The kuzhi paniyaram batter is prepared much the same way as idli batter. Aromatic spices are added to the fermented batter. Rounded spoonfuls of batter are ladled into the seasoned aebleskiver pan and cooked similar to turnovers. Growing up, I remember one of my neighbors cook these frequently. She would pour oil on top of the filled molds and effectively deep fry the paniyaram in the confined environment. Of course, using that much oil is considered a sin now :) So, I try to use just a tablespoon.


  • Idli rice - 2 cups
  • Urad dal - 1/2 cup
  • Green chilies - 3
  • Ginger -  1 inch piece
  • Coconut - 5 square inches
  • mustard seeds - 1 tsp
  • cumin seeds - 1 tsp
  • curry leaves - 5
  • oil - 2 tbsps, divided 
  • salt, to taste
Mise en Place / Prep:
  1. Wash and soak idli rice and urad dal together in fresh water for 4 hours. Grind it coarsely (to the consistency of idli batter).
  2. When you are ready to make the paniyaram, finely chop green chilies, curry leaves and ginger. Chop the coconut into 1/2 inch square pieces.
  1. In a small kadai or saute pan on medium fire, add 1 tbsp of oil . When it is heated, add mustard seeds and cumin seeds. When the mustard seeds splatter, add in the chopped green chilies, curry leaves and ginger. Once the ginger has fried, remove from fire.
  2. Stir in  this seasoning into the prepared batter. Also add the chopped coconut.
  3. Season a kuzhi paniyaram or aebleskiver pan with 1 tsp of oil. Use your fingers/paper towel or cheesecloth to swipe the surface of the concave rounded molds with this oil.
  4. Start this pan on medium high fire. When the pan has heated up, lower the heat to medium low.
  5. With a rounded spoon, spoon in the seasoned batter in to the rounded molds. The batter should be level with the rim of each round mold.
  6. Cook uncovered for about 5 minutes. If you insert a bamboo skewer in the middle of the paniyaram, it should come out clean (very similar to cake doneness test).
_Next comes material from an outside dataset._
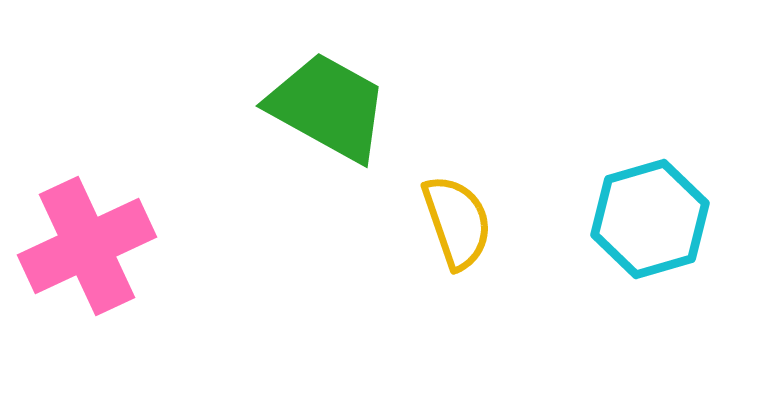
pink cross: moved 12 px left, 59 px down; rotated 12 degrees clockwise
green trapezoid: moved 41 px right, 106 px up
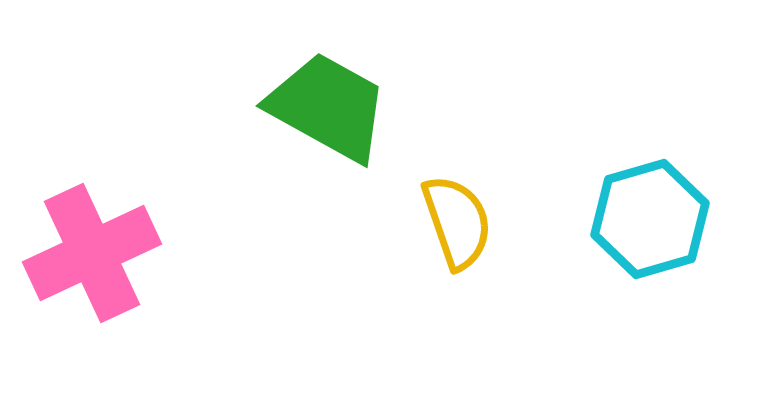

  7. Using the skewer, flip the paniyaram and let the other side cook for a couple more minutes.
  8. When completely cooked, remove to a plate.
  9. Scrape out dried batter (if any) and season the pan again (only if needed).
  10. Repeat steps 5 through 9 until all batter is used up.
  11. Serve hot with any chutney.
Kuzhi Paniyaram and Peanut Chutney

  1. To up the nutrition value and eye candy, you could add a few tablespoons of grated carrots or cabbage to the batter.
  2. Skip the part on preparing batter and instead use leftover idli/dosa batter.
  3. Oiling the cast iron pan before the first batch is essential. This ensures that the cooked paniyaram is released easily from the pan. 
  4. Once the pan has heated up, lower the heat and maintain it. Cast iron takes a while to heat up and retains heat for a long time.